There is no problem if you ask your additional questions - which all appear to be exactly the same query about using some USB drive with your Airport Extreme. But, you should wait to see if folks answer your question on one of the other threads that you have started. You can even ask your additional questions on the same thread that you start, no need to make a new thread.
G-drives are sold at Apple stores. I would hope that devices sold with the intention of using on a Mac, would be compatible with your Mac. Just plug it in, and go 
The Air Drive does not need any special setup. It's used as a network drive, once attached to the AEBS. You set access to that drive from each system that it would be used on. You would need the Airport utility installed on a Windows PC, so you can assure that it will mount properly. The instructions for that use are in the Airport Extreme setup guide, which you can view before you even purchase that. http://manuals.info.apple.com/en_US/airport_extreme_5th_gen_setup.pdf

SO - why did you settle on an Airport Extreme, when a Time Capsule would have everything that you need.


----------



## sgould (Aug 25, 2012)

My 2TB G-Drive is not connected to an Airport hub.  It's connected to the computer and used as the Time Machine backup disc.  But it has its own mains electric power supply, so I doubt that it needs power from a hub.


----------



## ldichiara11 (Aug 26, 2012)

Thanks delta.
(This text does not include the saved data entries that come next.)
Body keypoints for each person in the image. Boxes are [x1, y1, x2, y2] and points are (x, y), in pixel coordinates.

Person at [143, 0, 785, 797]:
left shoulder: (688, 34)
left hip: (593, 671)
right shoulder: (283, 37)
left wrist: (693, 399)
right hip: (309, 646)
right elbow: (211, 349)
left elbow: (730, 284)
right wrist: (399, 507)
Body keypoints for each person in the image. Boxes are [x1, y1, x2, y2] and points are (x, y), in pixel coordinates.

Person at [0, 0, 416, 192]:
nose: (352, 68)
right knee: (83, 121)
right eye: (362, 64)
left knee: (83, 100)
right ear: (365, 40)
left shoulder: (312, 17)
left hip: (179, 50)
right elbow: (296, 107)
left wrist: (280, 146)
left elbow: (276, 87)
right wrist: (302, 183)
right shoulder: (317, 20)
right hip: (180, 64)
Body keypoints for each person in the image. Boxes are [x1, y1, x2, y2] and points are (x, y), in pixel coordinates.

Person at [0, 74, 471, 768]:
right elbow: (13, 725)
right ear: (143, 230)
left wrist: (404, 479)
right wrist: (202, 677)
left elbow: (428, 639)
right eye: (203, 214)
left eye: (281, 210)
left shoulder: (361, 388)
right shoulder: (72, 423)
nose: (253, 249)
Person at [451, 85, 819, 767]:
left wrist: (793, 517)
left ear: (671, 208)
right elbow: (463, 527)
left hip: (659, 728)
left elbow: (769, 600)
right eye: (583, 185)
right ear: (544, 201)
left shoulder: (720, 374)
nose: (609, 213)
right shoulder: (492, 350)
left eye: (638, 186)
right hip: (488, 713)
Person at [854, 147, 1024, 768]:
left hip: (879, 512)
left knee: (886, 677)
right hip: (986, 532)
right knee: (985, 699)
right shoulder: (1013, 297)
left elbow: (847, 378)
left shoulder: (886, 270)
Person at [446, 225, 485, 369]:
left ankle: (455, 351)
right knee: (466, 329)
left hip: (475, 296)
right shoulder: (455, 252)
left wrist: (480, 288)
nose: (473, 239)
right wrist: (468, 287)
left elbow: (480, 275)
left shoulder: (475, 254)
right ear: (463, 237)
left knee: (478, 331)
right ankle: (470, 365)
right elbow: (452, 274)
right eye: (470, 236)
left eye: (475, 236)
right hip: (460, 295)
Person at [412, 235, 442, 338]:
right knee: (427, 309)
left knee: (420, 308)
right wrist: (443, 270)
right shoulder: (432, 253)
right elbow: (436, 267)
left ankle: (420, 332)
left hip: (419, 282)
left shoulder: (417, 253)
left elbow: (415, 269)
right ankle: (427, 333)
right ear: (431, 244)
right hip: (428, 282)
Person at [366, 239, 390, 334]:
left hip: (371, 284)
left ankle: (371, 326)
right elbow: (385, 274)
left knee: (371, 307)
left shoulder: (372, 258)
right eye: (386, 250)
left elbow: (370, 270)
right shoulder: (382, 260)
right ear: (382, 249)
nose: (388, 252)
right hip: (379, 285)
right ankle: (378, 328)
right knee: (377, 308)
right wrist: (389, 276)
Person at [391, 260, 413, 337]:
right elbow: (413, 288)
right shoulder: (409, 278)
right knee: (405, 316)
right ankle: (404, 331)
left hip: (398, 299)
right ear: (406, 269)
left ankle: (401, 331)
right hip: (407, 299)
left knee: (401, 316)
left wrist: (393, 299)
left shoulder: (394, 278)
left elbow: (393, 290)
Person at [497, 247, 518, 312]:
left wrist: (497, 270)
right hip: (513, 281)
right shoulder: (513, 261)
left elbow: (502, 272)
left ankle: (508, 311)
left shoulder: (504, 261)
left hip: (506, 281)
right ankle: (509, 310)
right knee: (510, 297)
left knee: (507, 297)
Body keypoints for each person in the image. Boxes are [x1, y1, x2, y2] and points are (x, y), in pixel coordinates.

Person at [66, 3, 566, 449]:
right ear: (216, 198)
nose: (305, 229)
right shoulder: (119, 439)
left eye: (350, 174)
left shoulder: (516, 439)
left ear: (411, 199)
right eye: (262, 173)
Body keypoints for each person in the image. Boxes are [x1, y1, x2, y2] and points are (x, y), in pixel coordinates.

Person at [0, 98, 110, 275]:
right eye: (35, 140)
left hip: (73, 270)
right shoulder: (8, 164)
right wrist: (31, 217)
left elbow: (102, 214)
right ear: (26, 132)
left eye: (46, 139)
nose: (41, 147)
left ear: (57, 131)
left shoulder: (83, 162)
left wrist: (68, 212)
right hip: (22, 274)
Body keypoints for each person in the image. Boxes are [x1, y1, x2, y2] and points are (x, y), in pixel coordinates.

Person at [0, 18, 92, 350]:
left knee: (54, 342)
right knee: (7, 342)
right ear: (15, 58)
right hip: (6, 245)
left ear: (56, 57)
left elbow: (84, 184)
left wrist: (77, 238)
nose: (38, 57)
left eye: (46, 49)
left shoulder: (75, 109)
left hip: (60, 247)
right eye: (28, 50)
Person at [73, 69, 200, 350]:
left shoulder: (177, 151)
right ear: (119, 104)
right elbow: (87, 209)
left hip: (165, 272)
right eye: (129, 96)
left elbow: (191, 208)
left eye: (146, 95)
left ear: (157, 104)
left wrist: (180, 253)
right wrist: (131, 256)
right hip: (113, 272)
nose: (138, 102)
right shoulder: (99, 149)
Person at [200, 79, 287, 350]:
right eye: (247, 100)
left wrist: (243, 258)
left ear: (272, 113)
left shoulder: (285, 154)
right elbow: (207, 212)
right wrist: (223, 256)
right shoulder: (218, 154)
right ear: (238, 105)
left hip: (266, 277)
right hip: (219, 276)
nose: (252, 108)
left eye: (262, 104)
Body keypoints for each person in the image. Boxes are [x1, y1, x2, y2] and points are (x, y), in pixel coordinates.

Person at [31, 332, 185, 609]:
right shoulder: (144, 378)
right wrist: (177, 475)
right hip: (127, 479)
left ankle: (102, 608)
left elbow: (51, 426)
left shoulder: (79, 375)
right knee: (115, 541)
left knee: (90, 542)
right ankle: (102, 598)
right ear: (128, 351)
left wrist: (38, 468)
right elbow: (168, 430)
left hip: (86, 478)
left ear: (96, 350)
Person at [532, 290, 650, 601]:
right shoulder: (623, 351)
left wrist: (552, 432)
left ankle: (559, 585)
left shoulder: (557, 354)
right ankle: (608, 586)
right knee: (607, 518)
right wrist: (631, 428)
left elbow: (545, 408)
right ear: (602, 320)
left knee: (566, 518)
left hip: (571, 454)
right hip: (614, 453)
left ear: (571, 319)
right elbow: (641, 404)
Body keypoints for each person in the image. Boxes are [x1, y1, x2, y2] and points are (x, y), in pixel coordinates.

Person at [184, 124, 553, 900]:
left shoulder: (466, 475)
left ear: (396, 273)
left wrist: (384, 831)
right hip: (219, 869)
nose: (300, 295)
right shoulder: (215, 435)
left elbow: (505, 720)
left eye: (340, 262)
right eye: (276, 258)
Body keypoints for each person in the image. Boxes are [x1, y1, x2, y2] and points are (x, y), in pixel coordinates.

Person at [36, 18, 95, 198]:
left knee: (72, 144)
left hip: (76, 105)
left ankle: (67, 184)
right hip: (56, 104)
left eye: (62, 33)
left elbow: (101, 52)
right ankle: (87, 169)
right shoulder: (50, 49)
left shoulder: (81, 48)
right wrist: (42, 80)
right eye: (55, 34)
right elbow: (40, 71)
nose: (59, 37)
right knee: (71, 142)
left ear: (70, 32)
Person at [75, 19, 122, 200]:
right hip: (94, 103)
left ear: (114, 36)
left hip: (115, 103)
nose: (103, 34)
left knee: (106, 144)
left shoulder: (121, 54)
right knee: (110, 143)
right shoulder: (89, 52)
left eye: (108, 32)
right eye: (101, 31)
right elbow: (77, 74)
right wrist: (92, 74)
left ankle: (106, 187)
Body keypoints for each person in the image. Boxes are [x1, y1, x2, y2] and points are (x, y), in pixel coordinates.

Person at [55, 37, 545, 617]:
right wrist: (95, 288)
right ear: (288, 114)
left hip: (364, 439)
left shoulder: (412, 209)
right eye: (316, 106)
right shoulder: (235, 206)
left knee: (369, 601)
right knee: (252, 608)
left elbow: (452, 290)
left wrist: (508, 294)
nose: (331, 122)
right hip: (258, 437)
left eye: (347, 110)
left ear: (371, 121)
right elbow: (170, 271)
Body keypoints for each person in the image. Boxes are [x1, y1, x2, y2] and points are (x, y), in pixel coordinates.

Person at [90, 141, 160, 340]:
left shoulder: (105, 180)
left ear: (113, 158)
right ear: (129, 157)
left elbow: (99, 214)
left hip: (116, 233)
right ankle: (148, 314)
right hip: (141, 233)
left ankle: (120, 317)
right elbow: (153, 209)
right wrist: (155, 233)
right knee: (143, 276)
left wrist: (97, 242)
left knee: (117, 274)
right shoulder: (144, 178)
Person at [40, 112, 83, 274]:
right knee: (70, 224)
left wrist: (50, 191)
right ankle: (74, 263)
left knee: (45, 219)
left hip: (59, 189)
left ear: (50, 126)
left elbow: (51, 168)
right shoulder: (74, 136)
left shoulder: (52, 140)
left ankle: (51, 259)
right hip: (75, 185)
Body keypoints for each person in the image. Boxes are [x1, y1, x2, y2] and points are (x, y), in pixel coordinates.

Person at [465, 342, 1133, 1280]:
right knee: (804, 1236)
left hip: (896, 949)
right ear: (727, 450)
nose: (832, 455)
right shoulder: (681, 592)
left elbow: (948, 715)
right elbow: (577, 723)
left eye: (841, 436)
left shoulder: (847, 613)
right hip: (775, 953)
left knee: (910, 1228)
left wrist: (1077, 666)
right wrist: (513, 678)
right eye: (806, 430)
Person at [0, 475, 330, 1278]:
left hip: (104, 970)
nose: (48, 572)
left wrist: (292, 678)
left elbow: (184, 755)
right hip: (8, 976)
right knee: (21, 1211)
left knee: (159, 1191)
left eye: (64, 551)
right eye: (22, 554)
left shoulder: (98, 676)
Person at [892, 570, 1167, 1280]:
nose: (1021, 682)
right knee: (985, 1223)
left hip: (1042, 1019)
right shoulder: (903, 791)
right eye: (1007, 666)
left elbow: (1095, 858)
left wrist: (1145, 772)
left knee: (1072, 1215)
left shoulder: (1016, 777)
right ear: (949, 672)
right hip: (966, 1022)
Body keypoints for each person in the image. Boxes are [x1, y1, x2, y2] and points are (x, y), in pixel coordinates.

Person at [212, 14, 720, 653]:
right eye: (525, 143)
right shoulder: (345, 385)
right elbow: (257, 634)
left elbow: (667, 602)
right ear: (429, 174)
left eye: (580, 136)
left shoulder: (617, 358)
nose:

I installed airport for windows and got a friends g-drive 500gb to mount so I'm assuming the 2tb will work the same. 
I didn't get a time capsule because though unlikely I didn't want to take the chance of it failing down the road. With the external I can swap out as needed if the drive tanks


----------



## firehouse (Sep 1, 2012)

I've been attempting to use my 2TB G-Drive on my Airport Extreme for about 6 weeks.  We can connect to it and small file transfers work fine.  However, we are receiving a message 10-12 times a day that says the server connection was interrupted.  Also - when transferring large amounts of data during overnight backups, it disconnects both with DejaVu and Carbon Copy Cloner.  I've yet to have a successful backup. HOURS of Apple tech support and they couldn't find an answer for me...this is the very drive they show in the Airport Extreme advertising.  

Also - we are unable to save certain Adobe files direct to the drive when its connected to the AE and using Lion.  It freezes the machine the 2nd time you hit save.  Saving from Snow Leopard is fine. Again - no answer from Apple other than they know they have "issues".  

I'm buying a powered USB hub today to see if that helps.  I've also tried a Seagate Backup Plus for Mac 2TB and it won't mount at all - it fact it knocks the  Airport Extreme offline and we lose internet.  

Probably should have just bought the Time Capsule, but I like to change out my hard drives routinely to keep data safe and its expensive when the router and drive are all in one.


----------